Let ABCD be a quadrilateral circumscribing a circle centred at O such that it touches the circle at point P, Q, R, and S. Let us join the vertices of the quadrilateral ABCD to the centre of the circle.
Consider ΔOAP and ΔOAS,
AP = AS           .....(Tangents from the same point)

OP = OS            ..... (Radii of the same circle)

OA = OA            ....(Common side)

ΔOAP ≅ ΔOAS             .... (SSS congruence criterion)

Therefore, A ↔ A, P ↔ S, O ↔ O

 And thus, ∠POA = ∠AOS

∠1 = ∠8
Similarly,

∠2 = ∠3

∠4 = ∠5

∠6 = ∠7

∠1 + ∠2 + ∠3 + ∠4 + ∠5 + ∠6 + ∠7 + ∠8 = 360º

(∠1 + ∠8) + (∠2 + ∠3) + (∠4 + ∠5) + (∠6 + ∠7) = 360º

2∠1 + 2∠2 + 2∠5 + 2∠6 = 360º

2(∠1 + ∠2) + 2(∠5 + ∠6) = 360º

(∠1 + ∠2) + (∠5 + ∠6) = 180º

∠AOB + ∠COD = 180º

Similarly, we can prove that ∠BOC + ∠DOA = 180º
Hence, opposite sides of a quadrilateral circumscribing a circle subtend supplementary angles at the centre of the circle.

Answer 2

Let ABCD be a quadrilateral circumscribing a circle with centre at O.

Join OA, OB, OC and OD.

Here, Let ∠DAO = ∠BAO = ∠1      ...[∵ AB and AD are tangents]

Similarly, ∠ABO = ∠CBO = ∠2       ...[∵ BA and BC are tangents]

And Let ∠BCO = ∠DCO = ∠3       ...[∵ CB and CD are tangents]

And Let ∠CDO = ∠ADO = ∠4      ...[∵ DC and DA are tangents]
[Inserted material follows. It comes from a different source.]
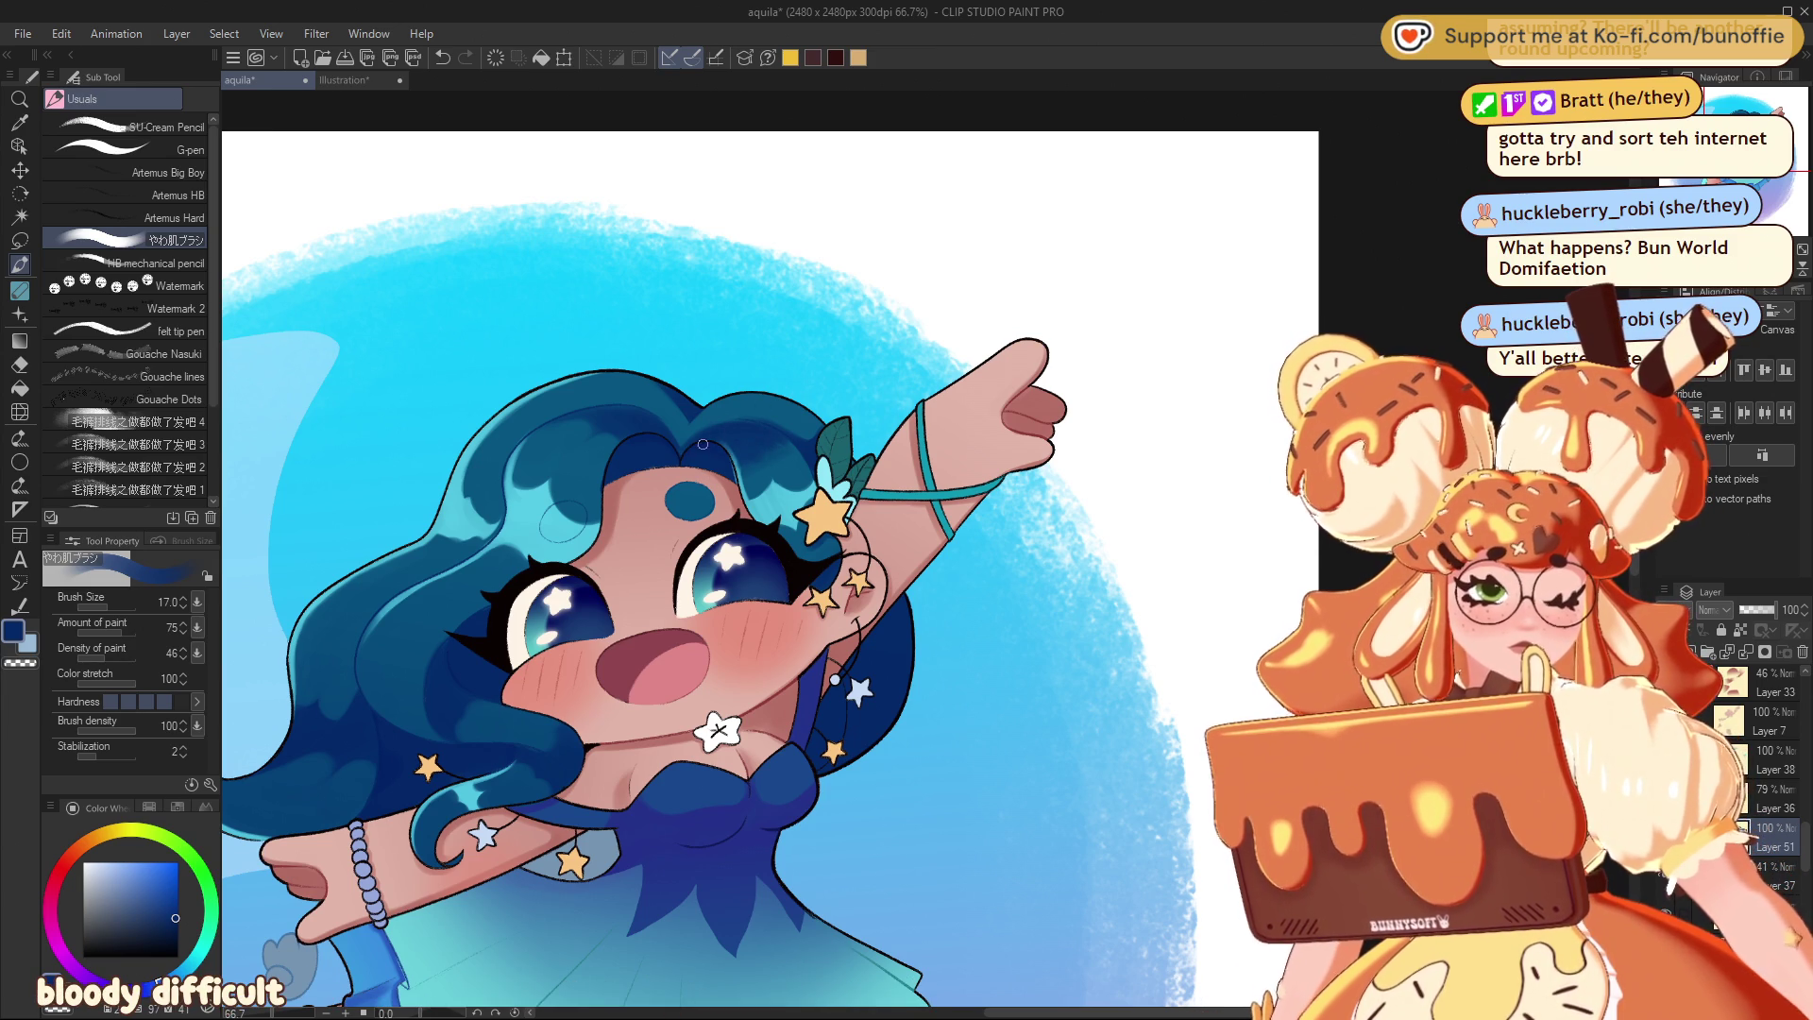
{"action": "key", "text": "c"}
Sum of all angles at the centre is 360°.

Also, the sum of the angles in quadrilateral, ABCD = 360°

∴ 2(∠1 + ∠2 + ∠3 + ∠4) = 360°

⇒ ∠1 + ∠2 + ∠3 + ∠4 = 180°   ...(i)

Now, In ΔAOB, 

∠AOB = 180° – (∠1 + ∠2)     ...(ii)

In ΔCOD, ∠COD = 180° – (∠3 + ∠4)    ...(iii)

On adding equations (ii) and (iii), we get

∠AOB + ∠COD = 360° – (∠1 + ∠2 + ∠3 + ∠4)

= 360° – 180°

= 180°      ... [From equation (i)]

Since AB and CD subtend supplementary angles at O.

Thus, opposite sides of a quadrilateral circumscribing a circle subtend supplementary angles at the centre of the circle.